Help explaining the simplification of an integral

Question

I am trying to understand the following steps my teacher did in class (from top to bottom). I tried to look up different trigonometric identities but couldn't figure out where the arrival of cosine squared came from, and the other sine values arrived to the right of the plus sign.

Thanks!

$$ \begin{align} \pi &= \frac 1 T \int_0^t F \cos \omega t \frac{F}{|{\underline{z}_m}|} \cos(\omega t - \theta) \ dt \\ &= \frac{F^2}{T |\underline{z}_m|} \int_0^t \left[ \cos^2 \omega t \cos \theta + \cos \omega t \sin \omega t \sin \theta \right] \ dt \end{align}$$

Answer 1

Assuming that $F$ and $\left| z_m \right|$ are constants, they can come all the way outside the integral.

This leaves you with:

$$ \cos (\omega t) \cos (\omega t - \theta) $$

as the integrand.

Note the trig identity: $$ \cos(a - b) = \cos(a) \cos(b) + \sin(a) * \sin(b) $$ substituting $$ a = \omega t \qquad and \qquad b = \theta, $$ it follows $$ \cos(\omega t - \theta) = \cos(\omega t) \cos(\theta) + \sin(\omega t) \sin(\theta) $$ From this, it follows: $$ \cos(\omega t)\cos(\omega t - \theta) = \cos^2(\omega t) \cos(\theta) + \cos(\omega t) \sin(\omega t) \sin(\theta) $$

which is the integrand on your second line.

Answer 2

Hint: The cosine angle subtraction identity says that $\cos(a-b)=\cos a\cos b+\sin a\sin b$ for all $a,b$. What does this tell you for $a=\omega t$, $b=\theta$? Further, $F$ and $z_m$ are (presumably) constant with respect to $t$, so they can be brought out of the integral sign.
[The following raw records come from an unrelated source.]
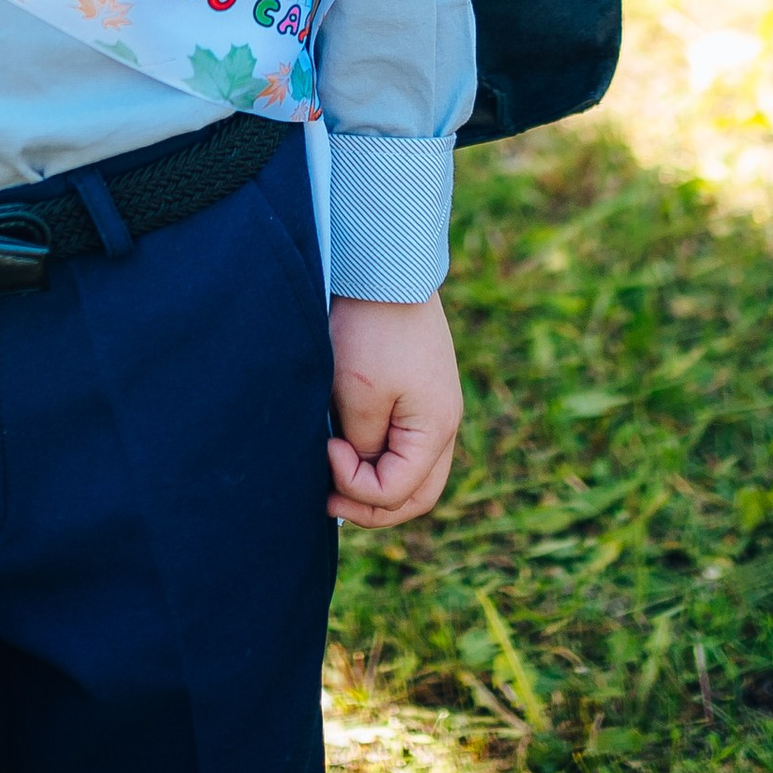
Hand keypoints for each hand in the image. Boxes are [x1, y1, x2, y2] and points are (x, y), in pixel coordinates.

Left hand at [327, 292, 462, 527]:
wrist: (387, 265)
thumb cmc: (371, 327)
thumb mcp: (358, 392)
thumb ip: (362, 445)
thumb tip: (359, 470)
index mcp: (435, 429)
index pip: (397, 492)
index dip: (355, 486)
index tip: (326, 449)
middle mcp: (445, 425)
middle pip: (417, 496)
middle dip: (371, 506)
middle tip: (328, 500)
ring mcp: (436, 408)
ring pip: (416, 475)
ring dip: (378, 486)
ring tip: (337, 478)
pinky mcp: (422, 392)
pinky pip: (408, 445)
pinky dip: (383, 459)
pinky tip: (351, 449)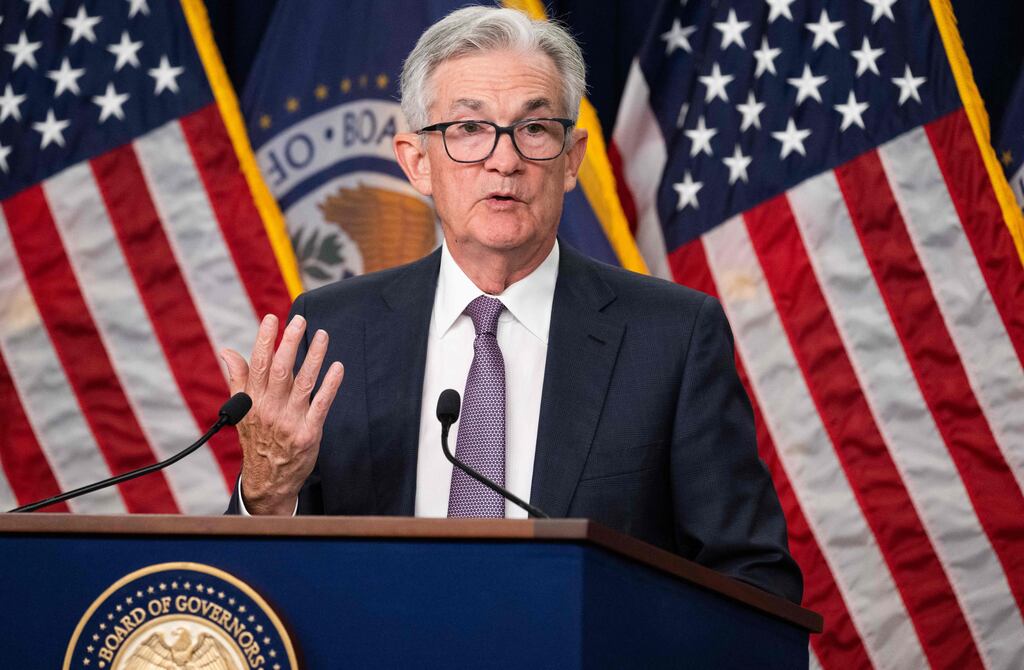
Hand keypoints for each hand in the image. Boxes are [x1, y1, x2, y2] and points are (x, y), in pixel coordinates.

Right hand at [220, 314, 343, 514]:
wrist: (268, 479)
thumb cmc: (257, 439)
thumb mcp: (241, 411)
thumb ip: (238, 379)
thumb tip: (227, 351)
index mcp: (252, 401)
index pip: (257, 364)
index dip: (265, 340)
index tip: (272, 319)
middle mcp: (270, 409)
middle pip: (280, 369)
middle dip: (290, 342)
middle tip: (300, 320)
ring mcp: (290, 421)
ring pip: (303, 382)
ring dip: (314, 357)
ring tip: (322, 336)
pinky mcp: (309, 433)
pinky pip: (321, 404)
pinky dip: (330, 384)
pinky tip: (337, 367)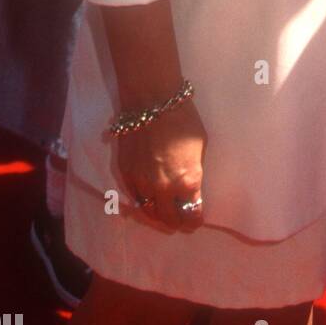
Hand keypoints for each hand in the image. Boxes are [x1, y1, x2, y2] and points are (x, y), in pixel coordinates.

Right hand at [115, 99, 206, 232]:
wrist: (152, 101)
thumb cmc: (184, 119)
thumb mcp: (200, 146)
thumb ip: (194, 170)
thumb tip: (190, 185)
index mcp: (187, 182)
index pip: (191, 214)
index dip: (195, 221)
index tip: (196, 220)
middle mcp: (163, 189)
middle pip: (169, 219)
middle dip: (177, 223)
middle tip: (181, 222)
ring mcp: (141, 184)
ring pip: (148, 213)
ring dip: (158, 217)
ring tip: (164, 216)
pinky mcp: (125, 175)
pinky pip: (134, 198)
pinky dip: (142, 203)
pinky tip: (148, 201)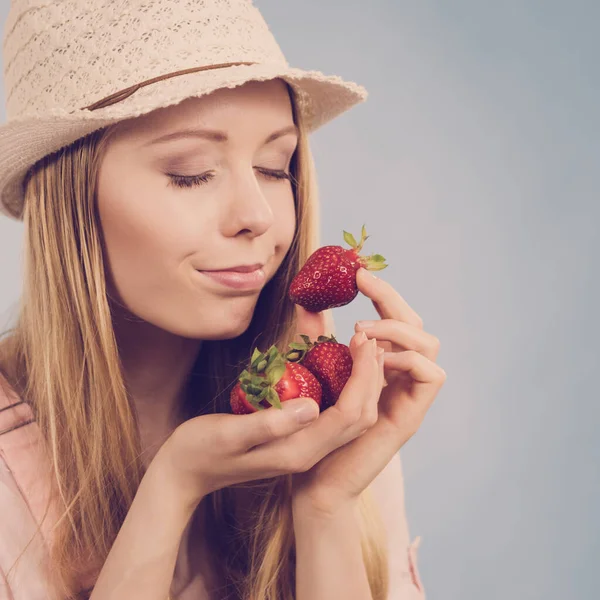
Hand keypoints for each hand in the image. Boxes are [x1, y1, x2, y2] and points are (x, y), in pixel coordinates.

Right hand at [155, 305, 401, 509]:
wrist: (184, 474)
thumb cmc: (200, 450)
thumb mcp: (229, 434)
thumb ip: (270, 424)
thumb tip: (312, 406)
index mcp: (299, 452)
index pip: (348, 413)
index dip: (362, 377)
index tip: (364, 341)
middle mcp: (309, 453)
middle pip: (358, 416)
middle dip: (370, 377)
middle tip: (369, 339)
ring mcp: (304, 449)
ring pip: (350, 417)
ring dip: (361, 383)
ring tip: (361, 349)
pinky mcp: (296, 441)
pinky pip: (333, 414)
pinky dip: (344, 389)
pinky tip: (337, 366)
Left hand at [291, 268, 446, 516]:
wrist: (315, 480)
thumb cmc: (313, 429)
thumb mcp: (313, 373)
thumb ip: (316, 339)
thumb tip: (307, 302)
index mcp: (381, 365)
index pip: (395, 319)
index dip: (382, 294)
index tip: (357, 275)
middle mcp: (399, 377)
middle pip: (417, 325)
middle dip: (392, 299)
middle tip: (362, 285)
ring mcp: (407, 396)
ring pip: (429, 344)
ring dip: (397, 329)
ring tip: (361, 331)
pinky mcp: (410, 417)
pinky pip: (430, 375)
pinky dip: (406, 358)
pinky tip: (374, 357)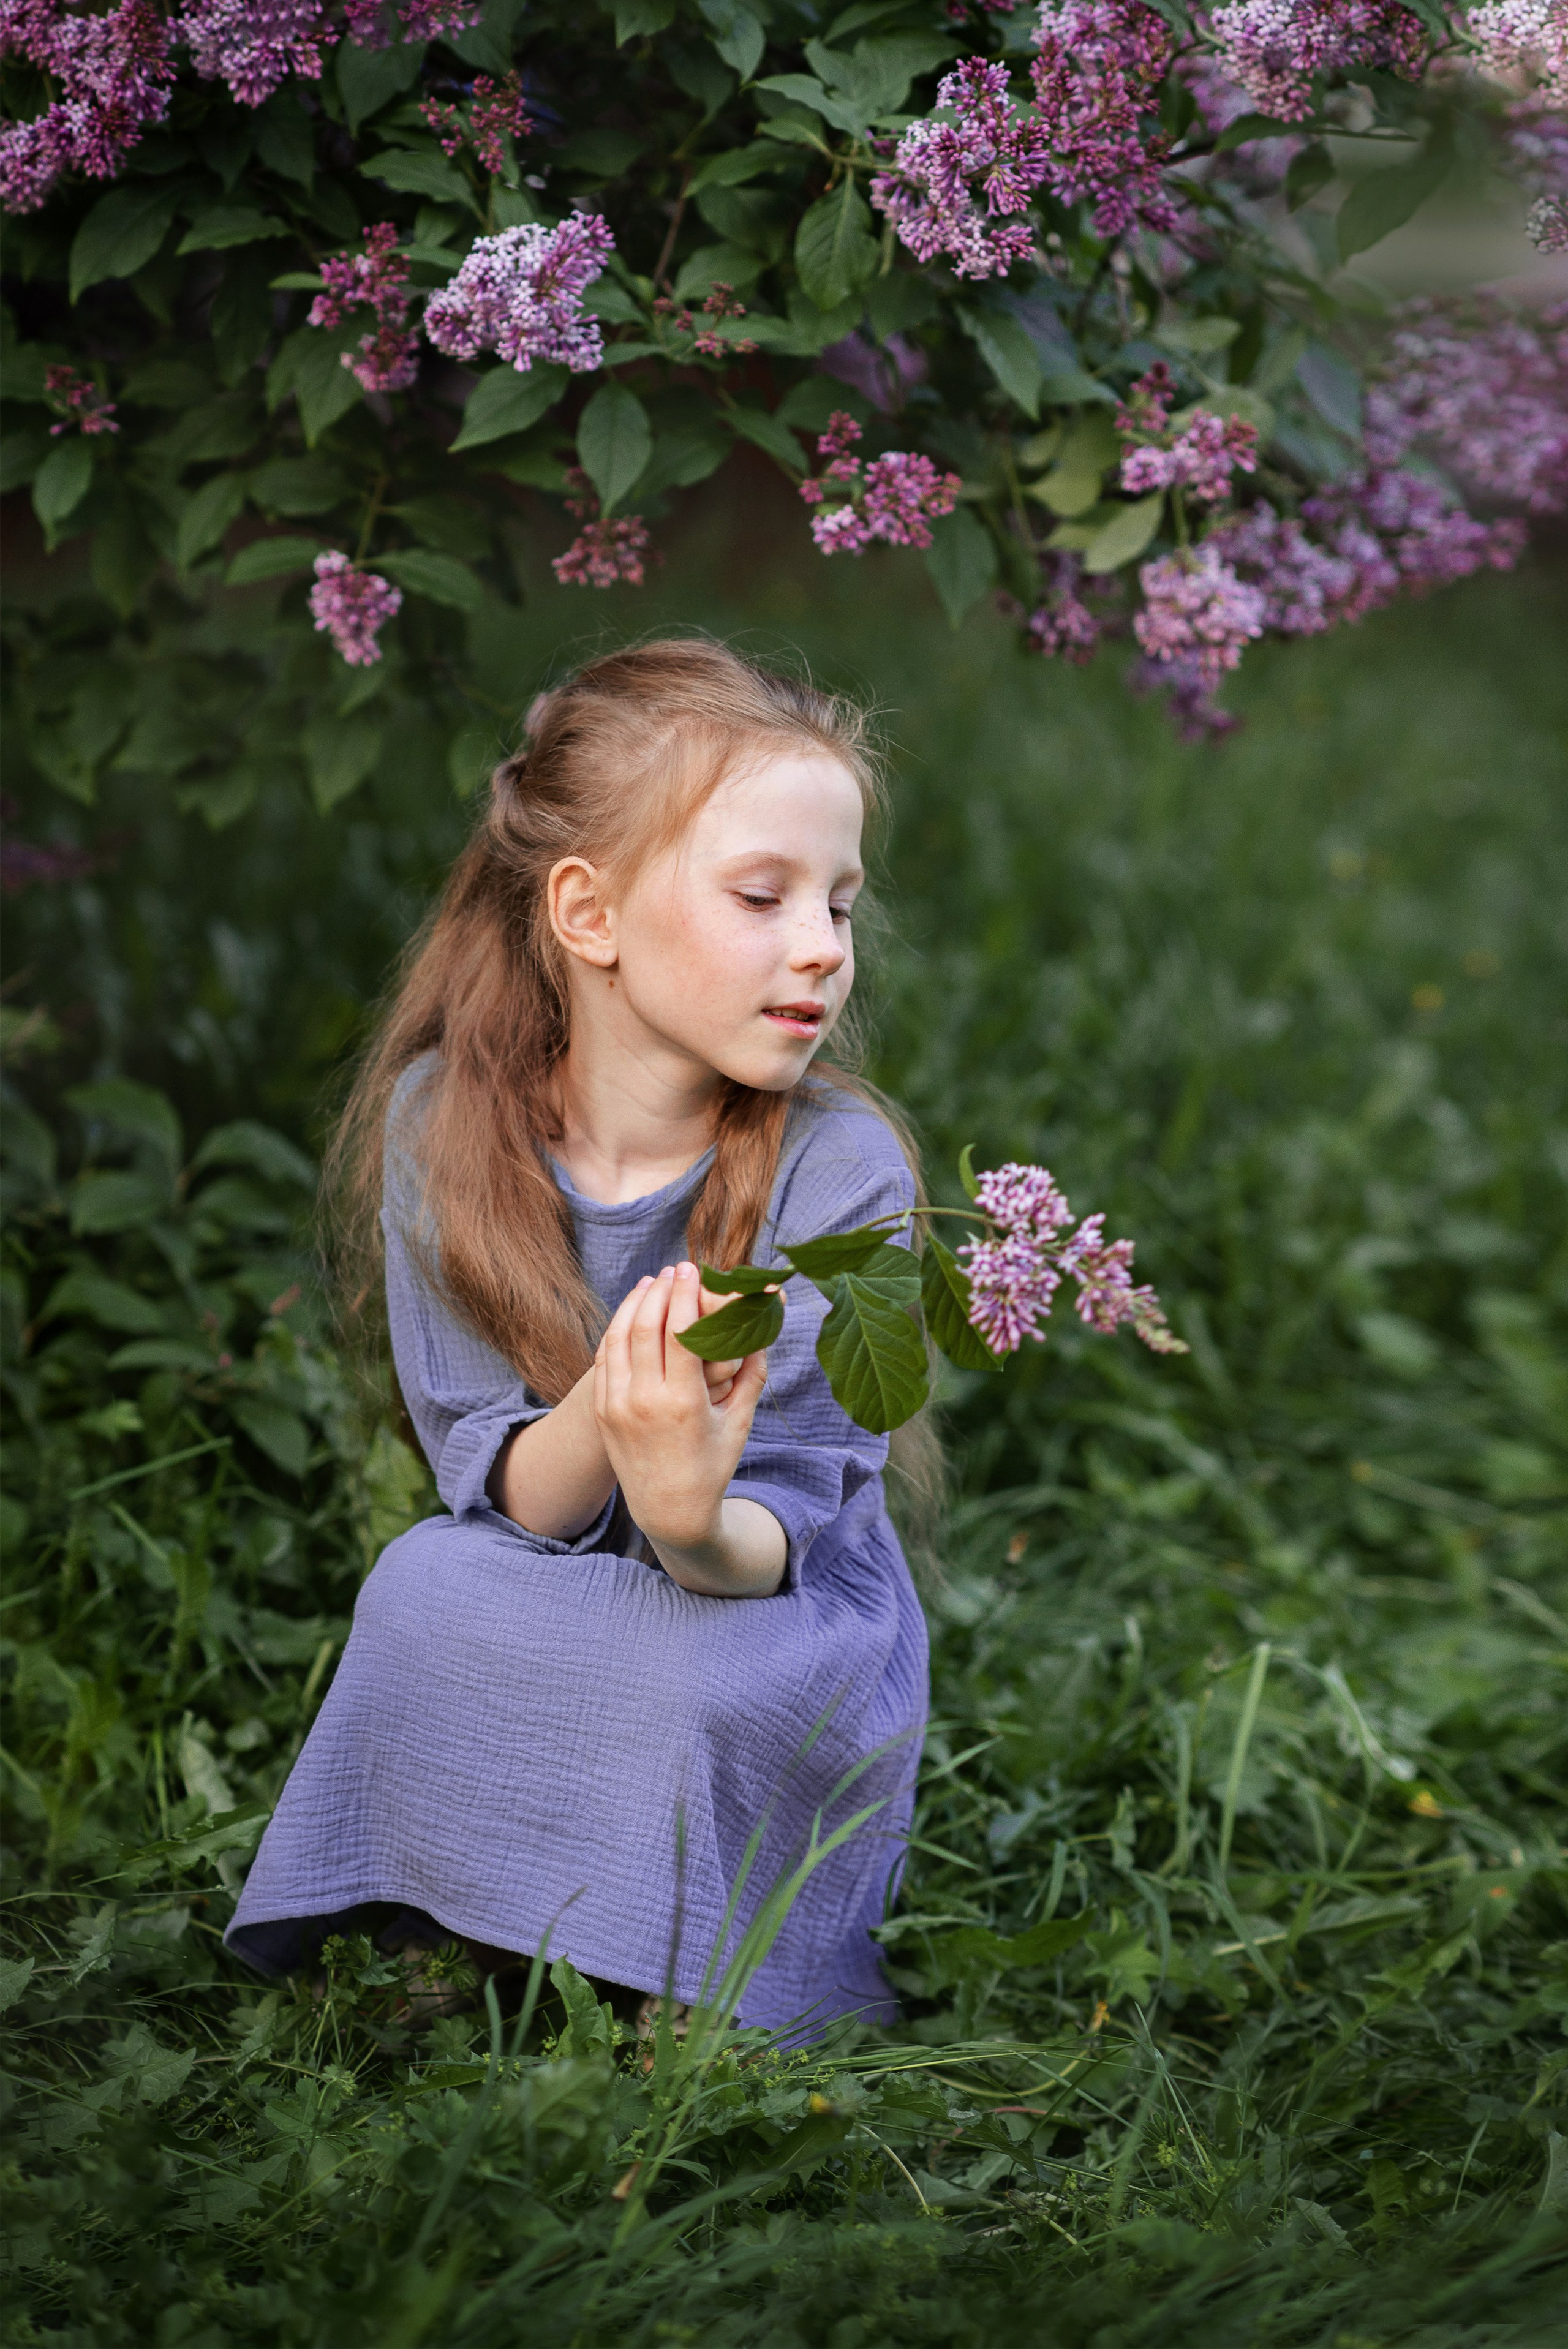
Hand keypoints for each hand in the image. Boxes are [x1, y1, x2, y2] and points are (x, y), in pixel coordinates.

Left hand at [593, 1262, 781, 1595]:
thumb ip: (751, 1372)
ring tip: (652, 1283)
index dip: (686, 1295)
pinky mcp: (603, 1410)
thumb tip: (764, 1324)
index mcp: (682, 1403)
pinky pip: (605, 1357)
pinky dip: (618, 1328)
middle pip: (645, 1326)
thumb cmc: (712, 1464)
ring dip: (635, 1303)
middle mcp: (643, 1401)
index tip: (693, 1270)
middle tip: (675, 1270)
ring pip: (618, 1336)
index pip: (679, 1332)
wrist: (669, 1510)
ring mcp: (617, 1405)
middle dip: (661, 1290)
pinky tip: (632, 1313)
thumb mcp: (739, 1421)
Can you proceed?

Answer 3

Knowing the sum and difference trig cosine formulas would help:

$$\cos(a\pm b)=\cos(a)\cos(b)\mp\sin(a)\sin(b)$$

This applies here with $\begin{bmatrix} a \\ b\end{bmatrix}=\begin{bmatrix} \omega t \\ \theta\end{bmatrix}$. Plugging this information into the integrand in your statement gives you the required result.